Yeah, yeah. Keep learning. That would be my advice, really. It’s just like be humble and know that it’s okay not to know everything. And keep learning. I remember when I was shadowing directors in 2021, they were just like, “What are you doing here?” [Laughs.] They were like, “You ran a show; you’ve been producing television for a decade. Why are you shadowing me right now?” Because when you’re producing TV, you sit next to the director on set. I’ve spent easily 10,000 hours sitting next to a director on set or as an actor on the other side. But still, I was like, “No, there are holes in my understanding of this.” I want to be able to speak to a gaffer. I want to be able to understand what everyone’s job is.
And so even though it seemed like, “Oh, I must already know what I’m doing,” I had so much left to learn, and I still have so much left to learn. And I still want to shadow. I was shadowing comedy directors; I want to shadow drama … I think it’s just that—just keep learning, keep reading things. I still write, I still read screenwriting books. I’m reading a screenwriting book right now. I read screenwriting books all the time. I watch YouTube videos of USC professors, ’cause there’s so much to learn. This is a massive subject; it is a massive medium. This artistic medium is endlessly big, and there’s so much that you can know and so many ways to better yourself. So keep doing it.

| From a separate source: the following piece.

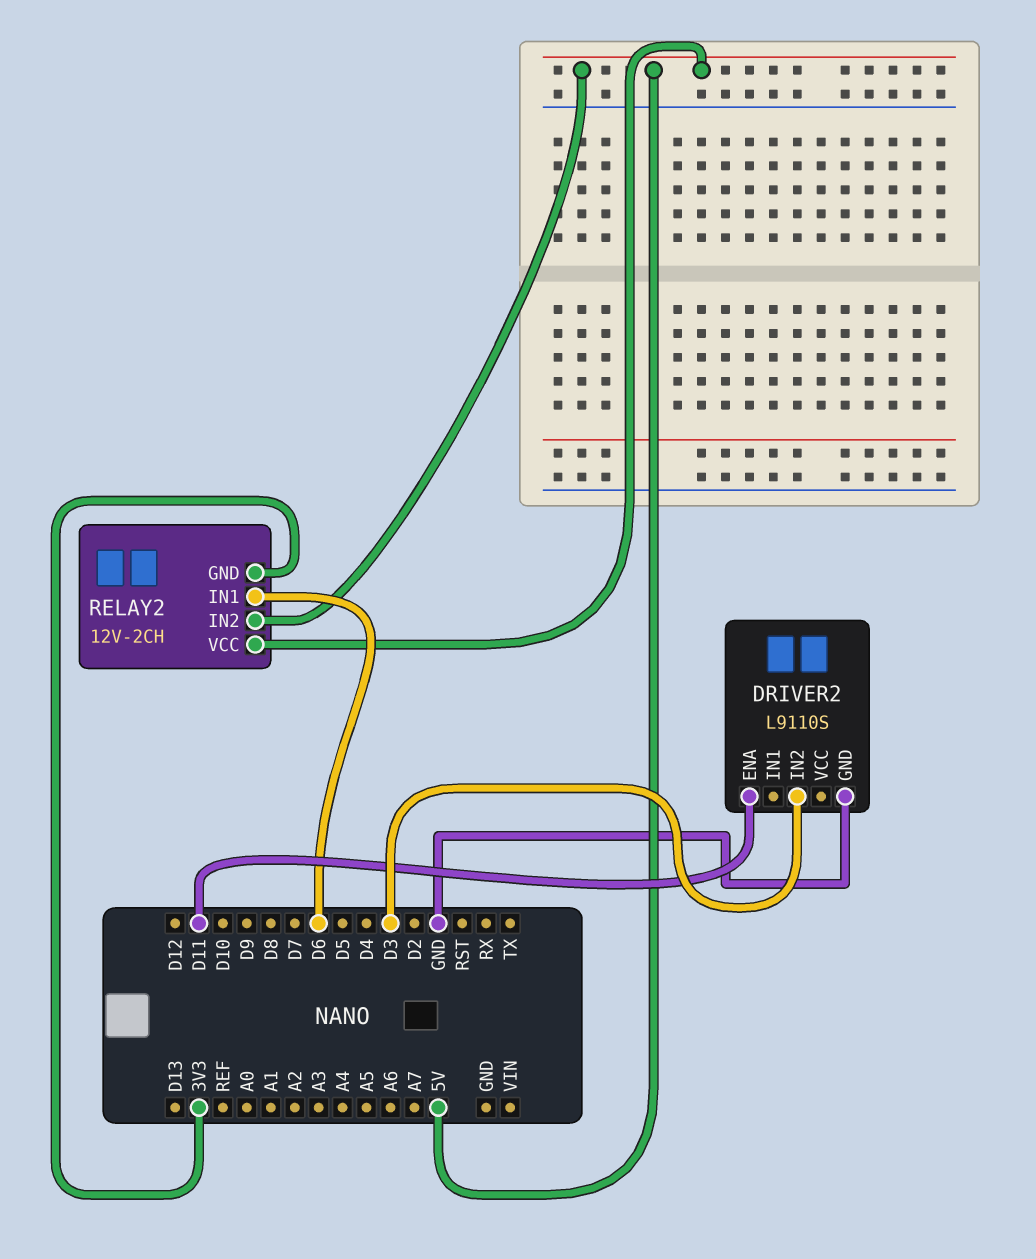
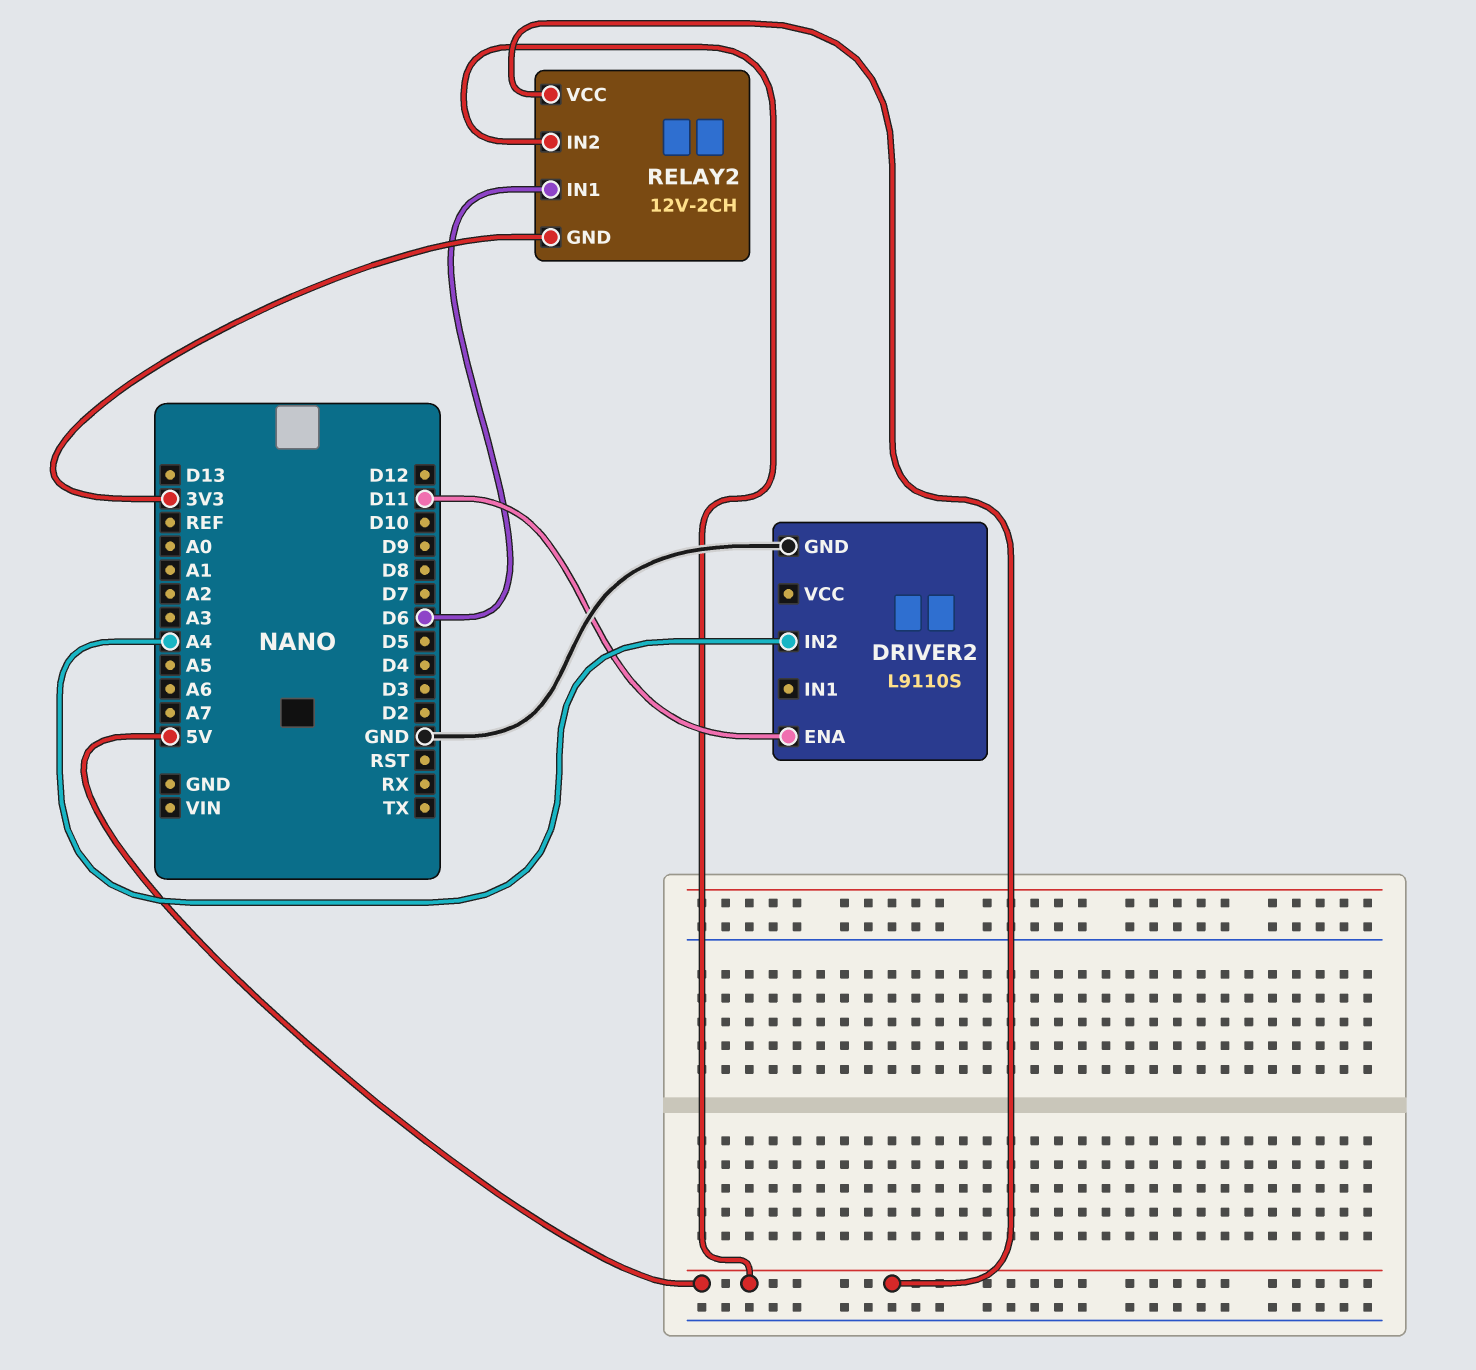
DRIVER2 pin IN2: D3 -> A4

Wrapping up, with the film being released on Hulu this Friday, what are you hoping that audiences ultimately take away from this story?
I hope it’s a chance for them to sort of look at a lighthearted movie about grief. It’s a chance to kind of laugh at these moments that are so hard. It’s a chance to cry and emote about these moments that are so hard. And at the end of the day, I really just wanted to show human beings grieving in all the ways that we grieve. And maybe people can relate and it brings catharsis and opens up a conversation about death. And that all forms of grief are okay and that a lot of human beings are really good. And we’re all doing the best we can.
This interview has been edited for length and clarity.
“Suncoast” is now streaming on Hulu.